CHAPTER XVI – THE SUPERINTENDENT OF COMMERCE
1THE Superintendent of Commerce shall ascertain demand or absence of demand for, and rise or fall in the price of, various kinds of merchandise which may be the products either of land or of water and which may have been brought in either by land or by water path. He shall also ascertain the time suitable for their distribution, centralisation, purchase, and sale.
2That merchandise which is widely distributed shall be centralised and its price enhanced. When the enhanced rate becomes popular, another rate shall be declared.
3That merchandise of the king which is of local manufacture shall be centralised; imported merchandise shall be distributed in several markets for sale.
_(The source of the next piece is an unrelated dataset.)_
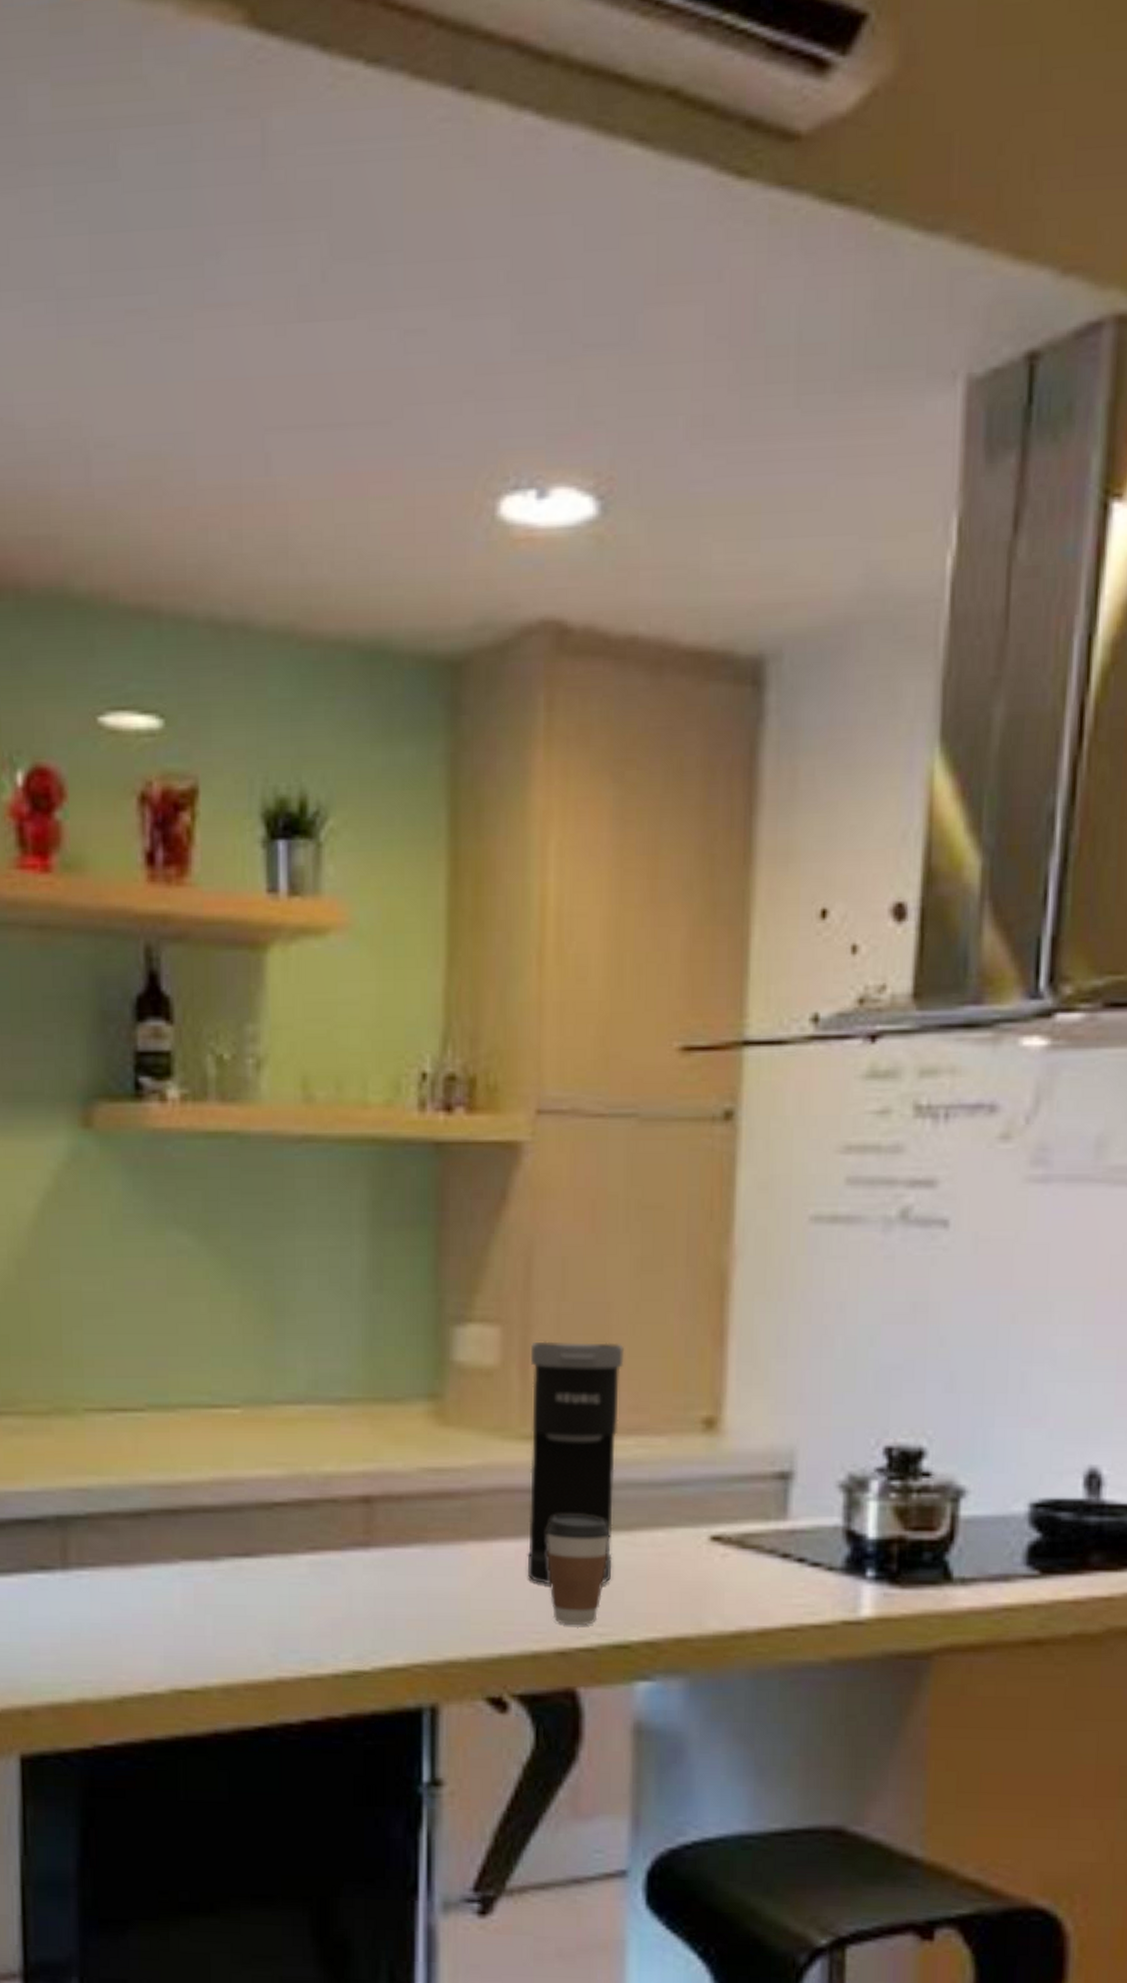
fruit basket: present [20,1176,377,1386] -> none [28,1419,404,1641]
Both kinds of merchandise shall be favourably sold to the people.
4He shall avoid such large profits as will harm the people.
5There shall be no restriction to the time of sale of those commodities for which there is frequent demand; nor shall they be subject to the evils of centralisation (sankuladosha).
6Or pedlars may sell the merchandise of the king at a fixed price in many markets and pay necessary compensation (vaidharana) proportional to the loss entailed upon it (chhedánurúpam).
7The amount of vyáji due on commodities sold by cubical measure is one-sixteenth of the quantity (shodasabhágo mánavyáji); that on commodities sold by weighing balance is one-twentieth of the quantity; and that on commodities sold in numbers is one-eleventh of the whole.
8The superintendent shall show favour to those who import foreign merchandise: mariners (návika) and merchants who import foreign merchandise shall be favoured with remission of the trade-taxes, so that they may derive some profit (áyatikshamam pariháram dadyát).
9Foreigners importing merchandise shall be exempted from being sued for debts unless they are (local) associations and partners.
10Those who sell the merchandise of the king shall invariably put their sale proceeds in a wooden box kept in a fixed place and provided with a single aperture on the top.
11During the eighth part of the day, they shall submit to the superintendent the sale report, saying “this much has been sold and this much remains;” they shall also hand over the weights and measures. Such are the rules applicable to local traffic.
12As regards the sale of the king’s merchandise in foreign countries:—
13Having ascertained the value of local produce as compared with that of foreign produce that can be obtained in barter, the superintendent will find out (by calculation) whether there is any margin left for profit after meeting the payments (to the foreign king) such as the toll (sulka), road-cess (vartaní), conveyance-cess (átiváhika), tax payable at military stations (gulmadeya), ferry-charges (taradeya), subsistence to the merchant and his followers (bhakta), and the portion of merchandise payable to the foreign king (bhága).
14If no profit can be realised by selling the local produce in foreign countries, he has to consider whether any local produce can be profitably bartered for any foreign produce. Then he may send one quarter of his valuable merchandise through safe roads to different markets on land. In view of large profits, he (the deputed merchant) may make friendship with the forest-guards, boundary-guards, and officers in charge of cities and of country-parts (of the foreign king). He shall take care to secure his treasure (sára) and life from danger. If he cannot reach the intended market, he may sell the merchandise (at any market) free from all dues (sarvadeyavisuddham).
15Or he may take his merchandise to other countries through rivers (nadípatha).
16He shall also gather information as to conveyance-charges (yánabhágaka), subsistence on the way (pathyadana), value of foreign merchandise that can be obtained in barter for local merchandise, occasions of pilgrimages (yátrakála), means that can be employed to ward off dangers (of the journey), and the history of commercial towns (panyapattanacháritra).
17Having gathered information as to the transaction in commercial towns along the banks of rivers, he shall transport his merchandise to profitable markets and avoid unprofitable ones.